Il fut un temps où Lille crut qu'il fallait faire table rase de son passé de fil et de sueur, et donc éradiquer la terre cuite pour s'ancrer dans la modernité. Ce fut le temps des bulldozers, du quartier d'affaires Euralille, dont on confia les plans à de grands architectes parisiens comme Jean Nouvel. Il fallait du verre pour qu'on voit la mue. Le reniement était encore plus évident chez la voisine, Roubaix, qui prétendait araser sa mémoire industrielle, devenue plaie honteuse.

" La ville brûlait ses vaisseaux ", résume l'urbaniste Thibaut Brodin, 48 ans. Il se souvient quand il a débarqué en 1993. Les dernières usines fermaient, 30 000 m2 de commerce avaient disparu en moins de dix ans, un logement sur deux était inoccupé en centre-ville. Les projets de béton ou de verre des années 1980 étouffaient l'âme de la ville, comme le centre commercial Roubaix 2000, qui ferma avant même de voir ce millénaire.

La renaissance est née en partie de la conservation de l'existant, sous forme d'une zone de protection du patrimoine. Thibaut Brodin raconte le lent travail de réappropriation des lieux.
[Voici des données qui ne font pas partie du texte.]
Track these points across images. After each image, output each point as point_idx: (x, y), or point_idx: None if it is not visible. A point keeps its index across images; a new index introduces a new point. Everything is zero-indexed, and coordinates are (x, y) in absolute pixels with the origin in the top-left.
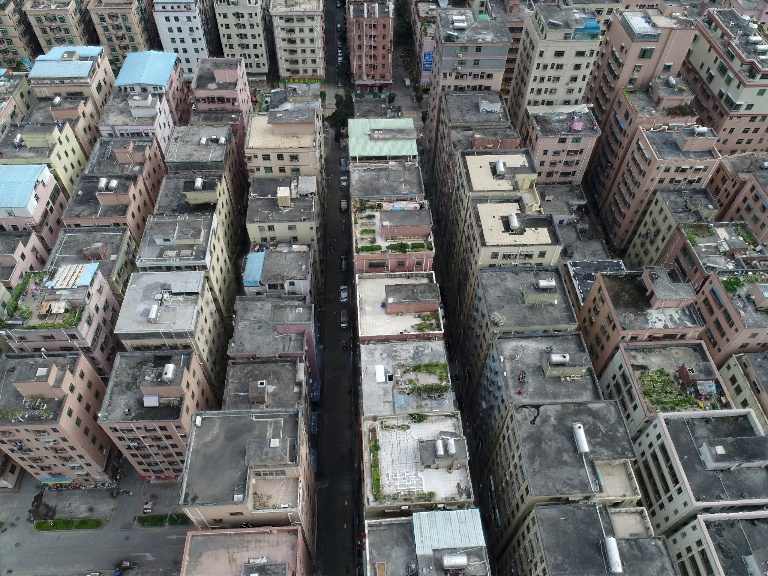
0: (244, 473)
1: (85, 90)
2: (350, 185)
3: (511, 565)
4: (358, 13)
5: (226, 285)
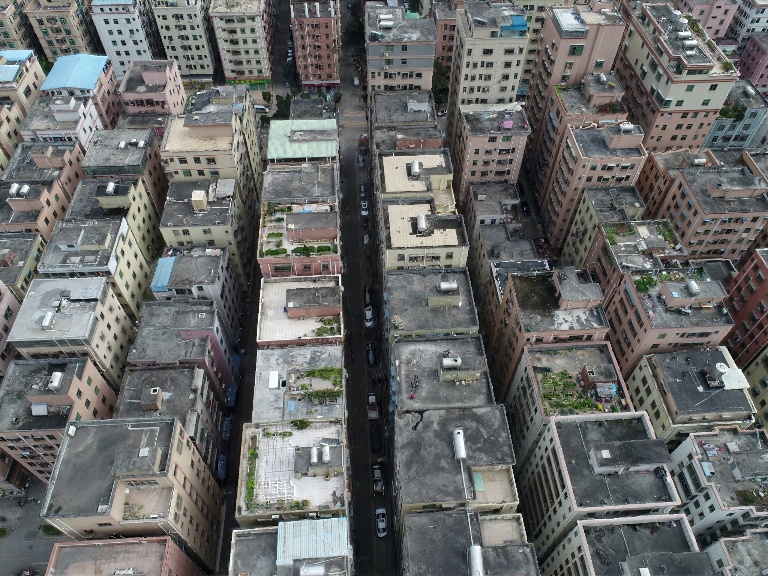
0: (112, 483)
1: (12, 95)
2: None
3: (400, 572)
4: (300, 13)
5: (142, 290)
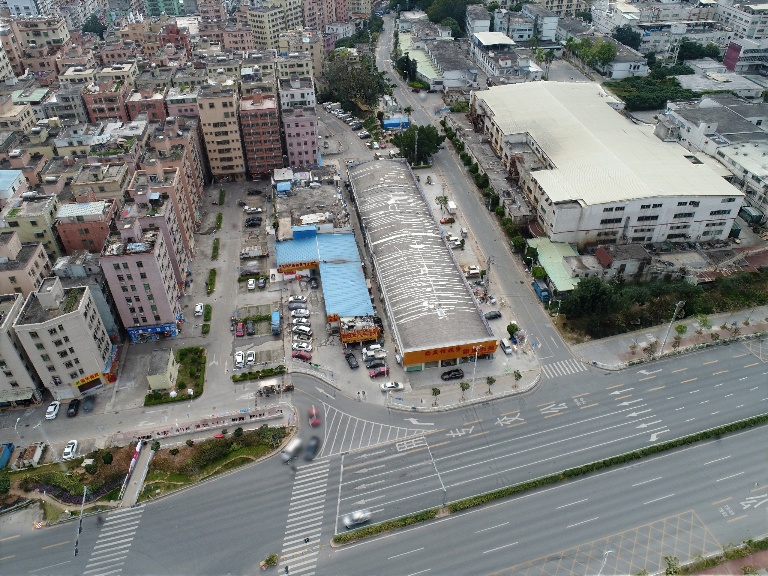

Si l'on a beaucoup parlé des lofts que se sont taillés à Roubaix les bobos lillois – en fait 500 à peine –, on a moins évoqué les 45 000 emplois créés dans les anciennes usines, essentiellement dans le tertiaire et même les nouvelles technologies. Le fleuron reste Ankama, une société de jeux vidéo qui emploie 500 personnes. Les anciennes usines abritent aussi des universités ou des musées. L'ancien Lille-Roubaix-Tourcoing devenu Lille métropole, forte de 85 communes et 1,3 million d'habitants, se transforme ainsi jusque dans ses marges. Les quartiers de Lille-Sud, en déshérence, sortent de leur léthargie.

(...)   Si l'environnement s'améliore, reste que Naïma Benidar a perdu son emploi, il y a un an. Et c'est là le grand souci de l'actuelle mutation. La marche forcée vers l'économie du troisième millénaire laisse du monde sur le bord du chemin, notamment la population active issue de l'ère industrielle. Celle-là s'enfonce un peu plus chaque jour dans la misère. A Lille même, un habitant sur deux n'est pas assujetti à l'impôt. A Roubaix, un sur huit est au RSA et la ville reste celle où le revenu moyen est le plus faible de France. A Tourcoing, Elisabeth Marrant, une retraitée de 65 ans, se souvient de la ville de sa jeunesse, où " tout le monde travaillait ", chichement mais dignement. Puis elle a vu cette société se déliter avec le fléau du chômage. A l'entendre, la modernisation également en cours à Tourcoing, la course aux emplois de haut vol, ne règlent pas les problèmes sociaux.

 (...° " Les inégalités et la pauvreté progressent ", constate Vincent Boutry, directeur de l'Université populaire et citoyenne. Ce Roubaisien dénonce une vision de l'agglomération qui néglige les gens qui y habitent, s'insurge contre " des trucs pensés par des bureaux d'étude ". " On croit qu'apporter de la richesse va résorber la pauvreté, c'est faux. " Et de résumer d'un chiffre le sentiment d'abandon d'une partie de la population. A Lille, aux dernières élections municipales, l'abstention atteignait 55 %.